• **What to produce**
A single number is the answer: the count of lines in the records that hold the word "different".
══════
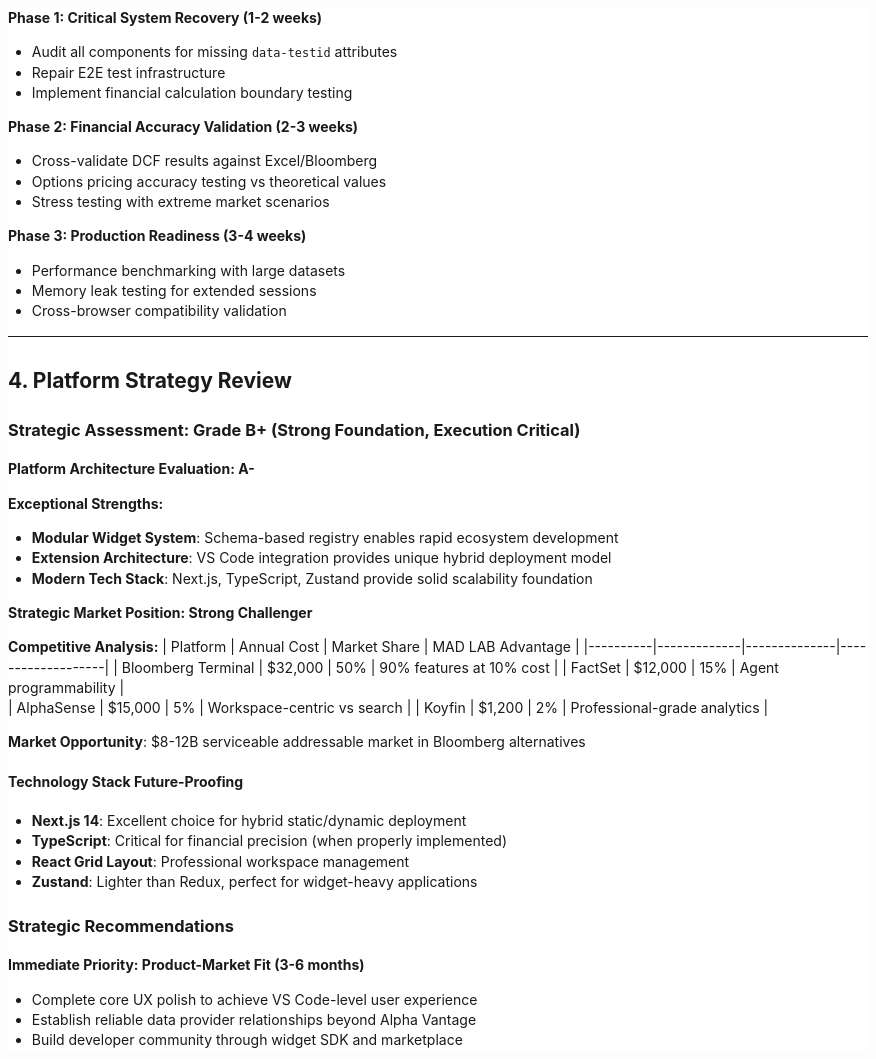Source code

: **Phase 1: Critical System Recovery (1-2 weeks)**
- Audit all components for missing `data-testid` attributes  
- Repair E2E test infrastructure
- Implement financial calculation boundary testing

**Phase 2: Financial Accuracy Validation (2-3 weeks)**
- Cross-validate DCF results against Excel/Bloomberg
- Options pricing accuracy testing vs theoretical values
- Stress testing with extreme market scenarios

**Phase 3: Production Readiness (3-4 weeks)**
- Performance benchmarking with large datasets
- Memory leak testing for extended sessions
- Cross-browser compatibility validation

---

## 4. Platform Strategy Review

### Strategic Assessment: Grade B+ (Strong Foundation, Execution Critical)

**Platform Architecture Evaluation: A-**

**Exceptional Strengths:**
- **Modular Widget System**: Schema-based registry enables rapid ecosystem development
- **Extension Architecture**: VS Code integration provides unique hybrid deployment model
- **Modern Tech Stack**: Next.js, TypeScript, Zustand provide solid scalability foundation

**Strategic Market Position: Strong Challenger**

**Competitive Analysis:**
| Platform | Annual Cost | Market Share | MAD LAB Advantage |
|----------|-------------|--------------|-------------------|
| Bloomberg Terminal | $32,000 | 50% | 90% features at 10% cost |
| FactSet | $12,000 | 15% | Agent programmability |  
| AlphaSense | $15,000 | 5% | Workspace-centric vs search |
| Koyfin | $1,200 | 2% | Professional-grade analytics |

**Market Opportunity**: $8-12B serviceable addressable market in Bloomberg alternatives

#### Technology Stack Future-Proofing
- **Next.js 14**: Excellent choice for hybrid static/dynamic deployment
- **TypeScript**: Critical for financial precision (when properly implemented)
- **React Grid Layout**: Professional workspace management
- **Zustand**: Lighter than Redux, perfect for widget-heavy applications

### Strategic Recommendations

**Immediate Priority: Product-Market Fit (3-6 months)**
- Complete core UX polish to achieve VS Code-level user experience
- Establish reliable data provider relationships beyond Alpha Vantage
- Build developer community through widget SDK and marketplace
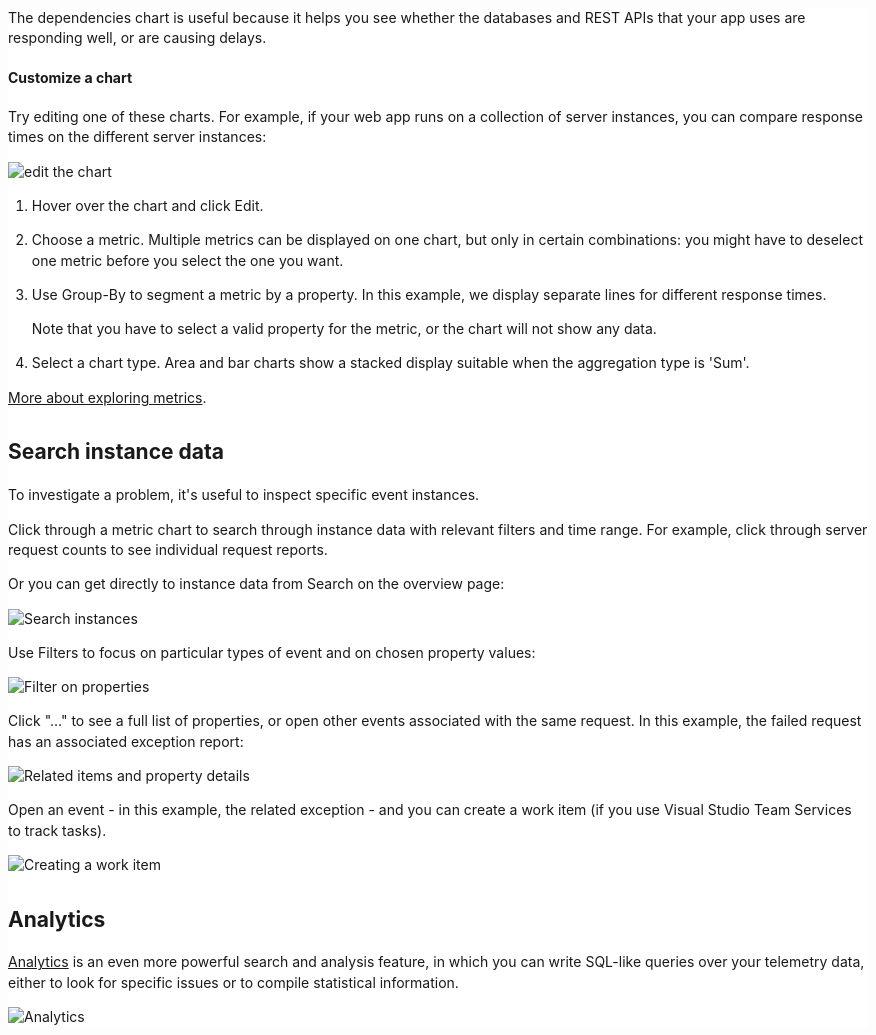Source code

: The dependencies chart is useful because it helps you see whether the databases and REST APIs that your app uses are responding well, or are causing delays.

#### Customize a chart

Try editing one of these charts. For example, if your web app runs on a collection of server instances, you can compare response times on the different server instances:

![edit the chart](./media/app-insights-overview/05.png)

1. Hover over the chart and click Edit.
2. Choose a metric. Multiple metrics can be displayed on one chart, but only in certain combinations: you might have to deselect one metric before you select the one you want.
3. Use Group-By to segment a metric by a property. In this example, we display separate lines for different response times. 

    Note that you have to select a valid property for the metric, or the chart will not show any data.
4. Select a chart type. Area and bar charts show a stacked display suitable when the aggregation type is 'Sum'.

[More about exploring metrics](app-insights-metrics-explorer.md).

## Search instance data

To investigate a problem, it's useful to inspect specific event instances.

Click through a metric chart to search through instance data with relevant filters and time range. For example, click through server request counts to see individual request reports. 

Or you can get directly to instance data from Search on the overview page:

![Search instances](./media/app-insights-overview/06.png)

Use Filters to focus on particular types of event and on chosen property values:

![Filter on properties](./media/app-insights-overview/07.png)

Click "..." to see a full list of properties, or open other events associated with the same request. In this example, the failed request has an associated exception report:

![Related items and property details](./media/app-insights-overview/08.png)

Open an event - in this example, the related exception - and you can create a work item (if you use Visual Studio Team Services to track tasks). 
 
![Creating a work item](./media/app-insights-overview/09.png)

## Analytics

[Analytics](app-insights-analytics.md) is an even more powerful search and analysis feature, in which you can write SQL-like queries over your telemetry data, either to look for specific issues or to compile statistical information.

![Analytics](./media/app-insights-overview/10.png)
══════
• **Written reply**
2